Risk-Adjusted Performance

0 of 100

 
Weak
 
Strong
Very Weak
Over the last 90 days SSF Home Group has generated negative risk-adjusted returns adding no value to investors with long positions. Despite quite persistent basic indicators, SSF Home is not utilizing all of its potentials. The latest stock price mess, may contribute to short-term losses for the institutional investors.

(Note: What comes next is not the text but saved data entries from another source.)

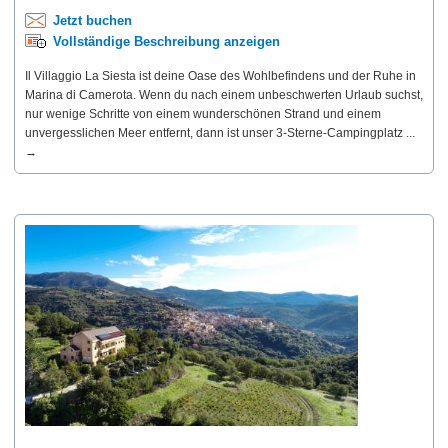
Jetzt buchen
Vollständige Beschreibung anzeigen
Il Villaggio La Siesta ist deine Oase des Wohlbefindens und der Ruhe in
Marina di Camerota. Wenn du nach einem unbeschwerten Urlaub suchst,
nur wenige Schritte von einem wunderschönen Strand und einem
unvergesslichen Meer entfernt, dann ist unser 3-Sterne-Campingplatz ...
→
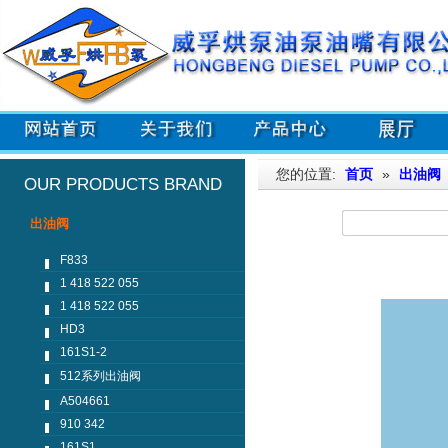
您的位置:
首页
»
出油阀
OUR PRODUCTS BRAND
出油阀
F833
1 418 522 055
1 418 522 055
HD3
161S1-2
512系列出油阀
A504661
910 342
161S1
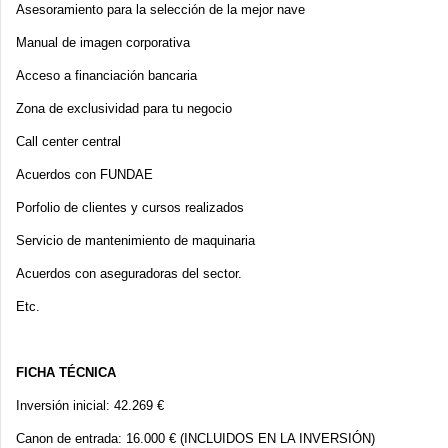
Asesoramiento para la selección de la mejor nave
Manual de imagen corporativa
Acceso a financiación bancaria
Zona de exclusividad para tu negocio
Call center central
Acuerdos con FUNDAE
Porfolio de clientes y cursos realizados
Servicio de mantenimiento de maquinaria
Acuerdos con aseguradoras del sector.
Etc.
FICHA TÉCNICA
Inversión inicial: 42.269 €
Canon de entrada: 16.000 € (INCLUIDOS EN LA INVERSIÓN)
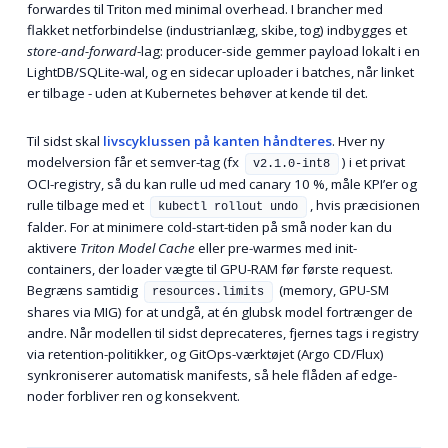
forwardes til Triton med minimal overhead. I brancher med
flakket netforbindelse (industrianlæg, skibe, tog) indbygges et
store-and-forward
-lag: producer-side gemmer payload lokalt i en
LightDB/SQLite-wal, og en sidecar uploader i batches, når linket
er tilbage - uden at Kubernetes behøver at kende til det.
Til sidst skal
livscyklussen på kanten håndteres
. Hver ny
modelversion får et semver-tag (fx
) i et privat
v2.1.0-int8
OCI-registry, så du kan rulle ud med canary 10 %, måle KPI’er og
rulle tilbage med et
, hvis præcisionen
kubectl rollout undo
falder. For at minimere cold-start-tiden på små noder kan du
aktivere
Triton Model Cache
eller pre-warmes med init-
containers, der loader vægte til GPU-RAM før første request.
Begræns samtidig
(memory, GPU-SM
resources.limits
shares via MIG) for at undgå, at én glubsk model fortrænger de
andre. Når modellen til sidst deprecateres, fjernes tags i registry
via retention-politikker, og GitOps-værktøjet (Argo CD/Flux)
synkroniserer automatisk manifests, så hele flåden af edge-
noder forbliver ren og konsekvent.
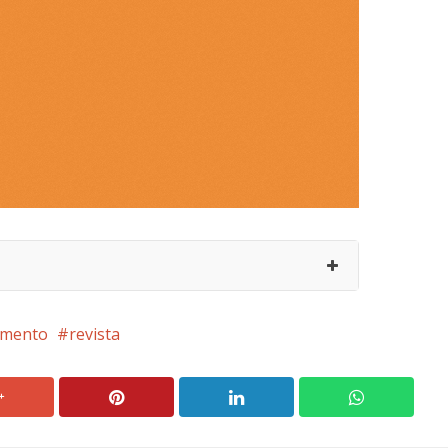
umento
revista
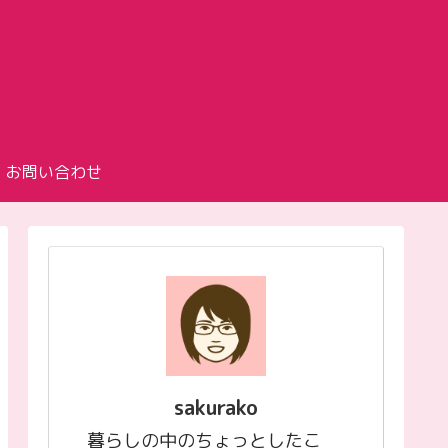
お問い合わせ
sakurako
暮らしの中のちょっとしたこ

Nasdaq and SSF Home Volatility Contrast

   Predicted Return Density   
       Returns  

Pair Trading with Nasdaq and SSF Home

The main advantage of trading using opposite Nasdaq and SSF Home positions is that it hedges away some unsystematic risk. Because of two separate transactions, even if Nasdaq position performs unexpectedly, SSF Home can make up some of the losses. Pair trading also minimizes risk from directional movements in the market. For example, if an entire industry or sector drops because of unexpected headlines, the short position in SSF Home will offset losses from the drop in SSF Home's long position.
The idea behind Nasdaq Inc and SSF Home Group pairs trading is to make the combined position market-neutral, meaning the overall market's direction will not affect its win or loss (or potential downside or upside). This can be achieved by designing a pairs trade with two highly correlated stocks or equities that operate in a similar space or sector, making it possible to obtain profits through simple and relatively low-risk investment.
Check out your portfolio center.
Note that this page's information should be used as a complementary analysis to find the right mix of equity instruments to add to your existing portfolios or create a brand new portfolio. You can also try the Content Syndication module to quickly integrate customizable finance content to your own investment portal.